NGOs are often presented as independent, not-for-profit actors, and it is assumed that the involvement of non-State actors in international regime-building will lead to more relevance, responsiveness, accountability, transparency, inclusiveness, legitimacy, effectiveness, efficiency and equitability in international regimes. Yet, while there are efforts to enhance participatory forms of decision-making at the international level, these do not go far enough in addressing power imbalances between well-resourced, often industrialized country-based NGOs and under-resourced, often developing country-based social movements. The latter represent the economically and politically marginalized groups that are the assumed beneficiaries of sustainable development policy, including peasants, Indigenous Peoples and women. Furthermore, the professionalization of the environmental movement has created an influential sector that is formally not-for-profit, yet depends on sustained funding to support its organizational structures. There are undeniable economic incentives for NGO staff and other non-State actors to pursue policies that lead to increased funding for the projects and programs for which they are responsible. There is thus a significant risk that they will use participation opportunities to pursue their economic interests. The dependency on a large number of, relatively wealthy, individual donors of some of the larger NGOs also implies that they will be inclined to support solutions like REDD+ that do not impact on the emission-intensive lifestyles of these donors. Therefore it was concluded that there is a need for more research on the role of incentives in influencing the agency of non-State actors in Earth System Governance, and the differentiated role of stakeholders and rightsholders in environmental governance.
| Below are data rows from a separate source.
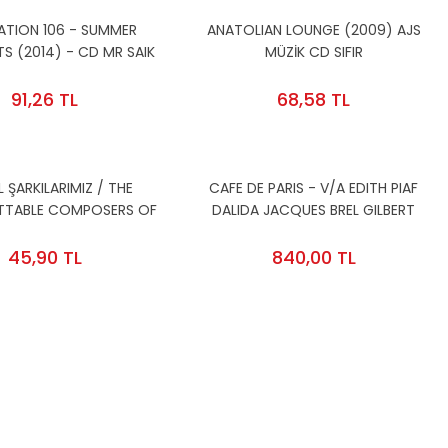
ATION 106 - SUMMER
ANATOLIAN LOUNGE (2009) AJS
TS (2014) - CD MR SAIK
MÜZİK CD SIFIR
BABY BLUE PICCO 2.EL
91,26 TL
68,58 TL
 ŞARKILARIMIZ / THE
CAFE DE PARIS - V/A EDITH PIAF
TTABLE COMPOSERS OF
DALIDA JACQUES BREL GILBERT
 MUSIC (2009) AJS CD
BECAUD DARIO MORENO CHARLES
2.EL
AZNAVOUR YVES MONTAND - LP
45,90 TL
840,00 TL
SIFIR PLAK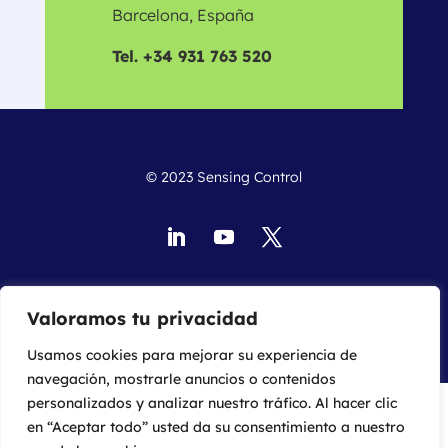
Barcelona, España
Tel. +34 931 763 520
© 2023 Sensing Control
Política de privacidad
Aviso legal
Política de cookies
Valoramos tu privacidad
Usamos cookies para mejorar su experiencia de
navegación, mostrarle anuncios o contenidos
personalizados y analizar nuestro tráfico. Al hacer clic
en “Aceptar todo” usted da su consentimiento a nuestro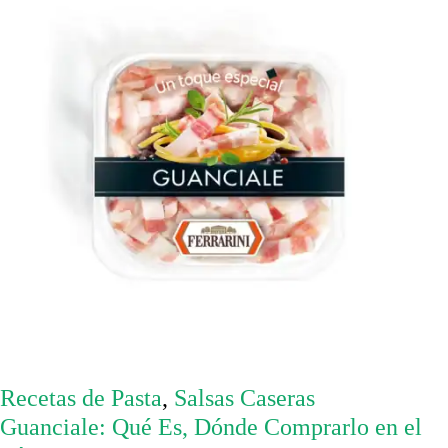
Recetas de Pasta
,
Salsas Caseras
Guanciale: Qué Es, Dónde Comprarlo en el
If the forests and forest people are to benefit from international forest regimes, the rightsholder groups should be able to participate in international negotiations through their own legitimate representatives. These rightsholder groups should be clearly distinguished from stakeholders, that is, major groups that merely have an economic stake in sustainable development policies. However, promoting participation of rightsholder groups in REDD+ makes little sense, as many rightsholder groups have taken a principled stance against REDD+ as an essentially neoliberal and market-based approach to forest conservation. That is why there should also be more policy space under the UNFCCC and other forest-related regimes to support the alternative policy proposals by some of the rightsholder movements. These proposals include respecting the territorial and forest tenure rights of Indigenous Peoples, local communities and women, while not confusing these rights with property rights, and redirecting perverse incentives that might trigger forest loss through international regimes that do not require complicated verification of emission reductions.
The book concludes with general policy recommendations to (a) reconsider REDD+ support in light of the need for transformative change, (b) address power imbalances and promote the effective participation and agency of rightsholders, and (c) consider green radical alternatives to REDD+.